Text taken from each page
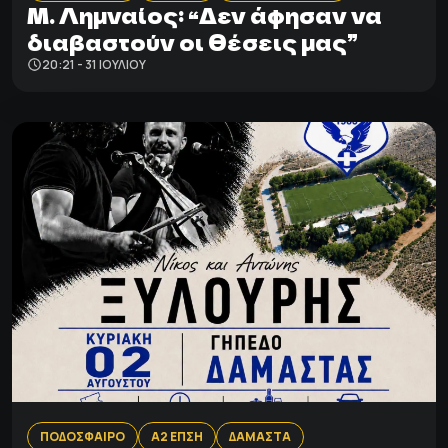
Μ. Λημναίος: “Δεν άφησαν να
διαβαστούν οι θέσεις μας”
20:21 - 31 ΙΟΥΛΊΟΥ
ΠΟΔΟΣΦΑΙΡΟ
Α2 ΕΠΣΗ
ΔΑΜΑΣΤΑ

→ Directive:
Arrange every text line in the listing as a numbered list, skipping blank lines and leaving the pictures out.

→ Written response:
1. Μ. Λημναίος: “Δεν άφησαν να
2. διαβαστούν οι θέσεις μας”
3. 20:21 - 31 ΙΟΥΛΊΟΥ
4. ΠΟΔΟΣΦΑΙΡΟ
5. Α2 ΕΠΣΗ
6. ΔΑΜΑΣΤΑ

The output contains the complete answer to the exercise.